**BRIEF**. Please report each line below that contains the word "plugins".
----
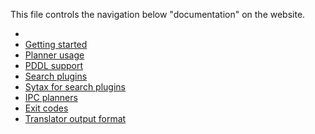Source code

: This file controls the navigation below "documentation" on the website.

  -  [](README.md)
  -  [Getting started](quick-start.md)
  -  [Planner usage](planner-usage.md)
  -  [PDDL support](pddl-support.md)
  -  [Search plugins](search/)
  -  [Sytax for search plugins](search-plugin-syntax.md)
  -  [IPC planners](ipc-planners.md)
  -  [Exit codes](exit-codes.md)
  -  [Translator output format](translator-output-format.md)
----
**WRITTEN SOLUTION**.
  -  [Search plugins](search/)
  -  [Sytax for search plugins](search-plugin-syntax.md)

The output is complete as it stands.